Based on my testing thus far, it appears that the $STANDARD_INFORMATION last modified date of each file in the foxtabthumbsRCT folder corresponds to the approximate time in which the webpage depicted in the screenshot was opened (this is the same last modified time of the file when stored in the foxtabthumbs directory).  The $STANDARD_INFORMATION creation date of each file appears to correspond with the time in which the Firefox tab containing the depicted webpage was closed (and hence the screenshot was added to the “thumbsRCT” folder).  If the $STANDARD_INFORMATION timestamps can be trusted in a particular case, the creation and last modified time of files in the foxtabthumbsRCT folder may provide a time frame in which the webpage depicted in the screenshot was open in the user’s browser.

Forensic Implications of FoxTab
Although the artifacts left behind by FoxTab do not seem to store the URL of the webpage depicted in each screenshot, an examiner is provided with a visual depiction of the webpage as the user would have viewed it.  This can be very telling in cases involving access to illicit websites where the relevant browsing history of the computer is no longer available.

It seems that clearing the Firefox browsing history does not have an effect on the files saved by FoxTab, as they are stored independently of the browsing history and cache files.  Additionally, uninstalling the FoxTab add-on does not seem to remove either the foxtabthumbs or foxtabthumbsRCT directory.  Further, utilizing Firefox’s InPrivate browsing mode does not seem to have an effect on the functionality of FoxTab.  It appears that unless the foxtab directories themselves are deleted, many screenshots from previous browsing sessions, both standard and InPrivate, may remain on disk.

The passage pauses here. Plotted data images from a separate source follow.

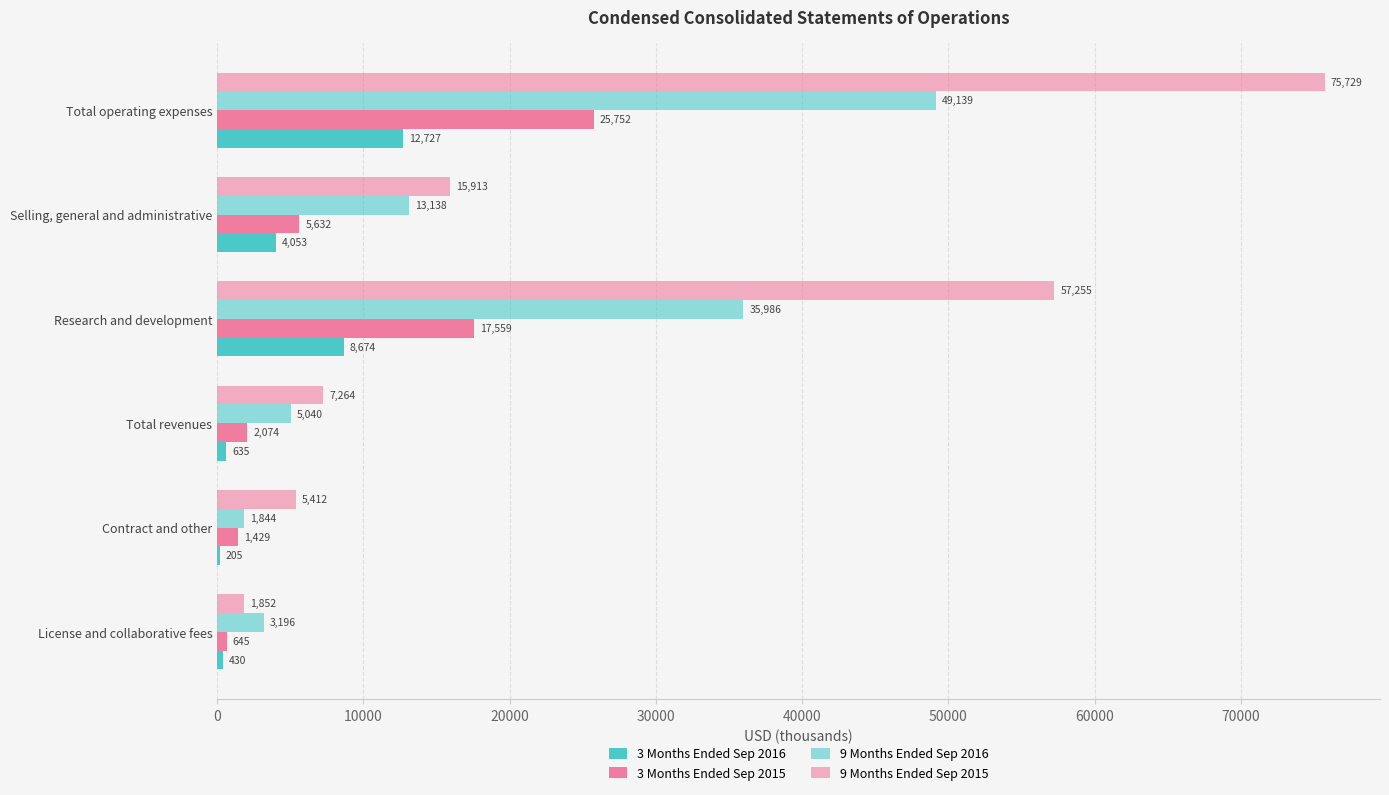

How many data points does each series have?

6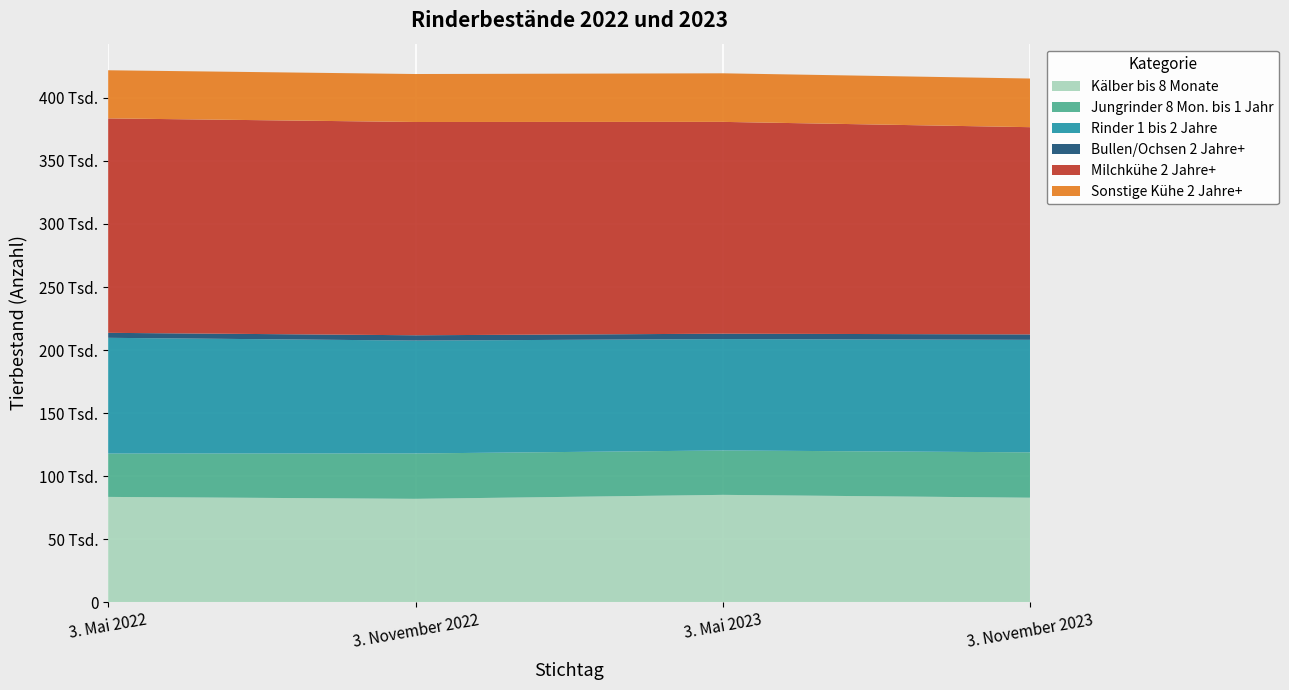

Reading left to right, what are all the values shown in this chart?

Kälber bis 8 Monate: 83543	82021	85167	82908
Jungrinder 8 Mon. bis 1 Jahr: 34389	35987	35217	35992
Rinder 1 bis 2 Jahre: 91782	89522	88333	89211
Bullen/Ochsen 2 Jahre+: 3952	4202	4260	4305
Milchkühe 2 Jahre+: 170055	169138	167979	164343
Sonstige Kühe 2 Jahre+: 38166	38042	38522	38571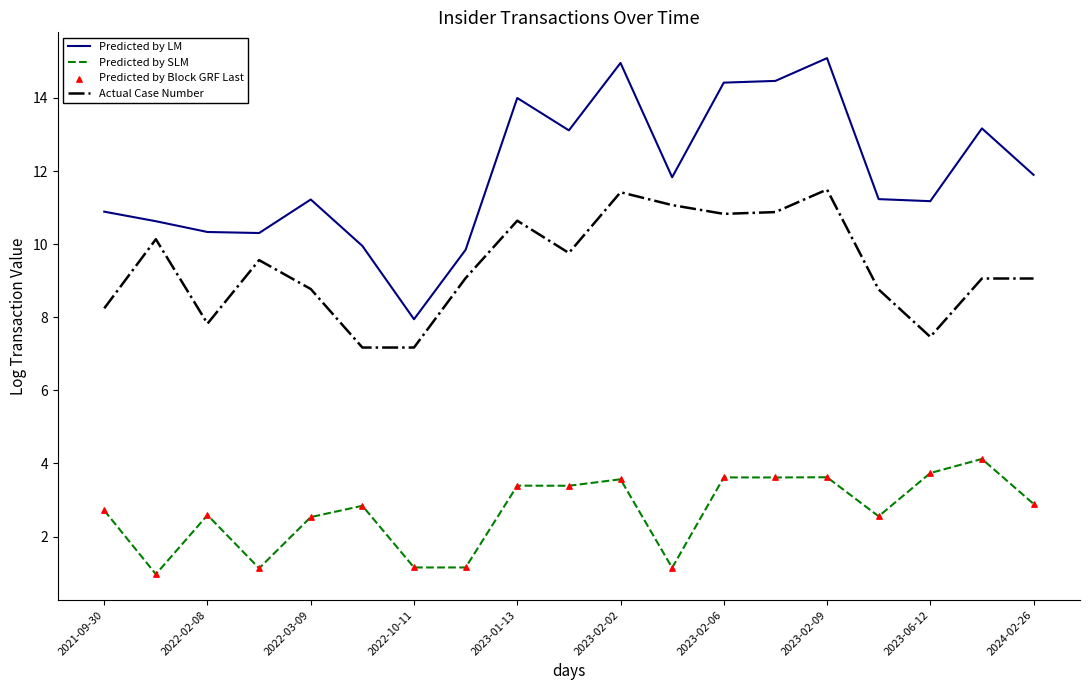

List the series in order of their overall mean, highest first.

Predicted by LM, Actual Case Number, Predicted by SLM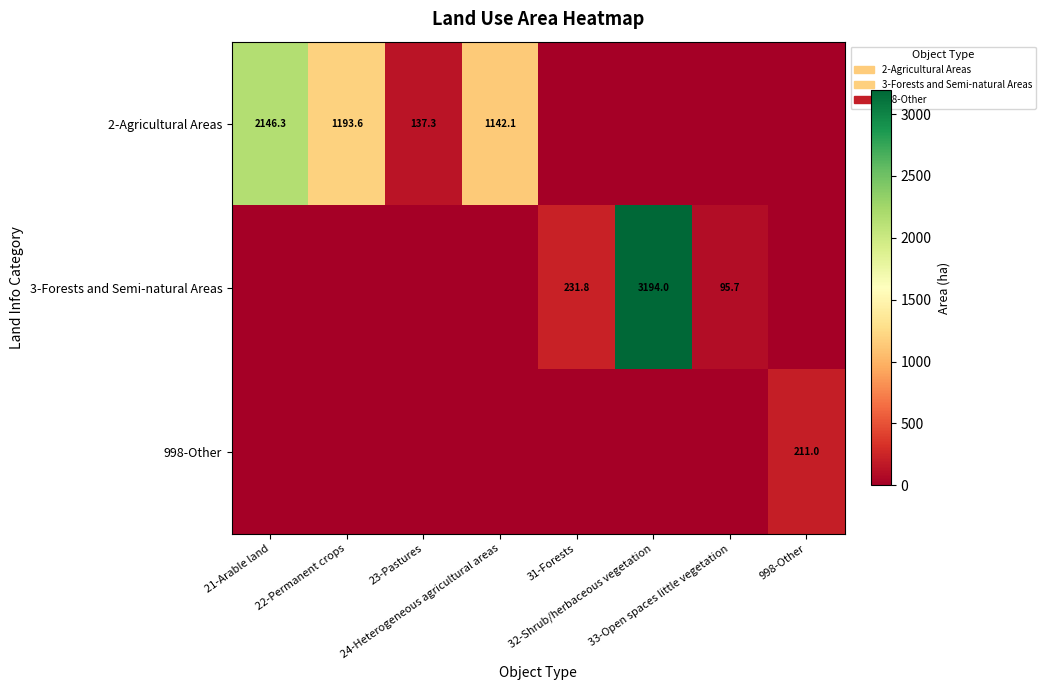

Rank the series by their maximum value, from lowest to highest.

998-Other, 2-Agricultural Areas, 3-Forests and Semi-natural Areas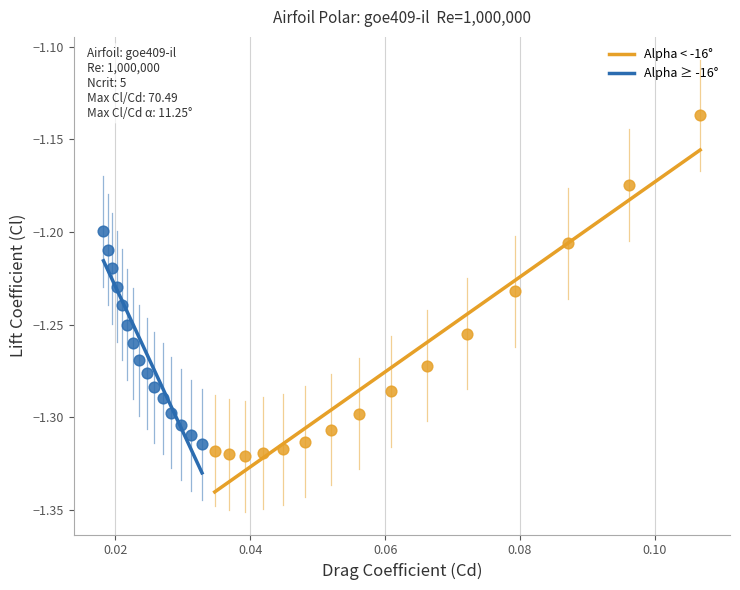

Which series contains the highest Y value?

Alpha < -16°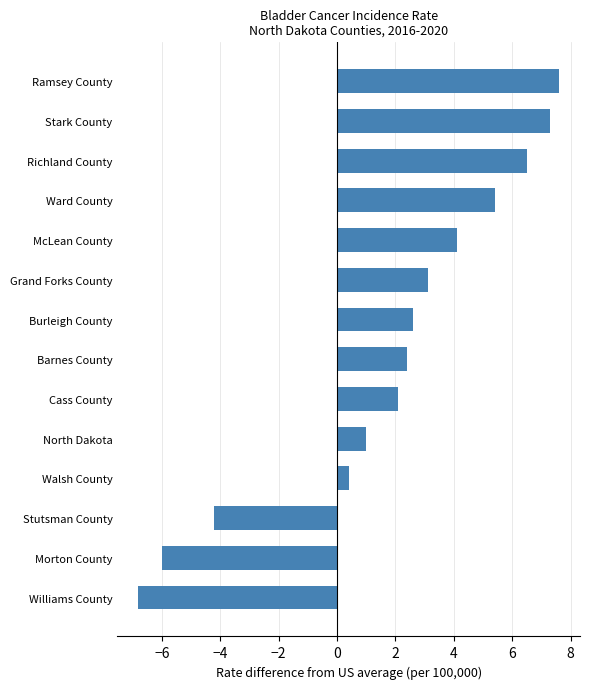

Reading bottom to top, extract all data points from this chart.

Williams County=-6.8	Morton County=-6.0	Stutsman County=-4.2	Walsh County=0.4	North Dakota=1.0	Cass County=2.1	Barnes County=2.4	Burleigh County=2.6	Grand Forks County=3.1	McLean County=4.1	Ward County=5.4	Richland County=6.5	Stark County=7.3	Ramsey County=7.6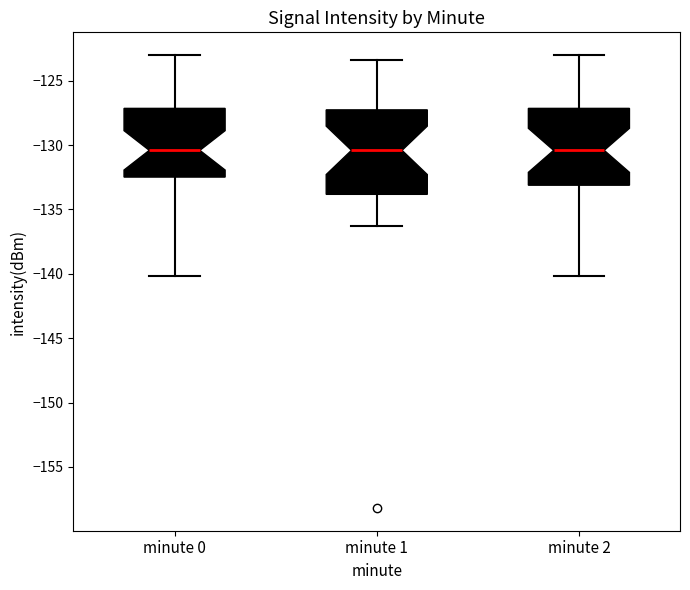

Which box is the tallest, from its lower edge to its upper edge?

minute 1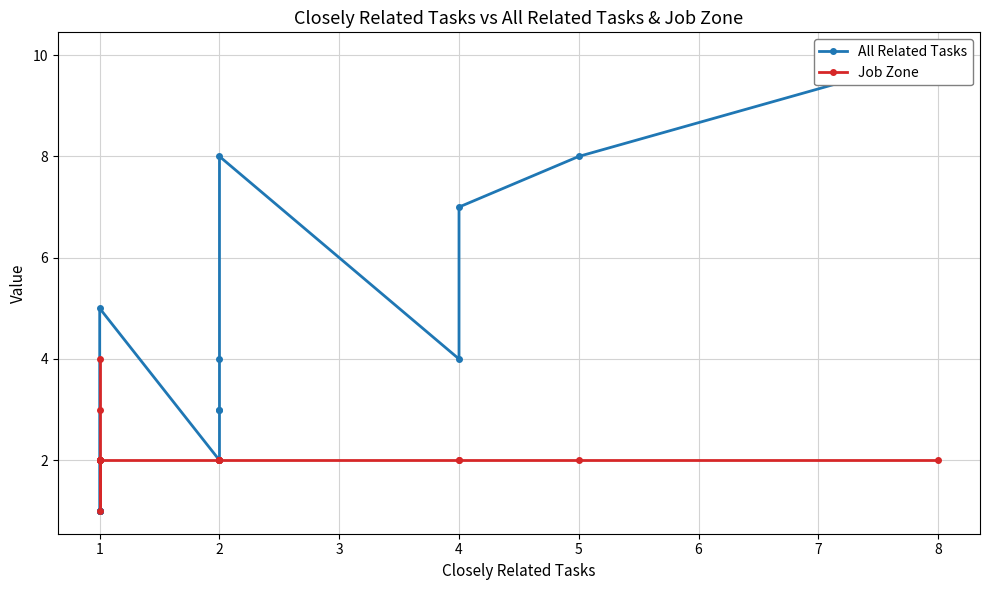

Reading left to right, list all the values displayed in this chart.

All Related Tasks: 10	8	7	4	8	4	3	3	2	5	2	2	1	1	1	1	1	1
Job Zone: 2	2	2	2	2	2	2	2	2	2	2	1	2	2	2	2	3	4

Overall, if FoxTab is functioning correctly, it will save screenshots of currently opened tabs and tabs that were closed since Firefox was last opened.  Older versions of FoxTab (1.4.2 and earlier) remove screenshots less frequently (if at all) than newer versions, however, even the most current version (1.4.5) does not seem to remove all screenshots.  This means that a visual depiction of many webpages visited by the user may potentially be available in the foxtab directories previously described, regardless of whether a user deleted their browsing history or utilized the InPrivate browsing mode of Firefox.  While the absence of the page URL is certainly a drawback, the artifacts left behind by FoxTab may provide insight into a user’s browsing history where it would otherwise be unavailable.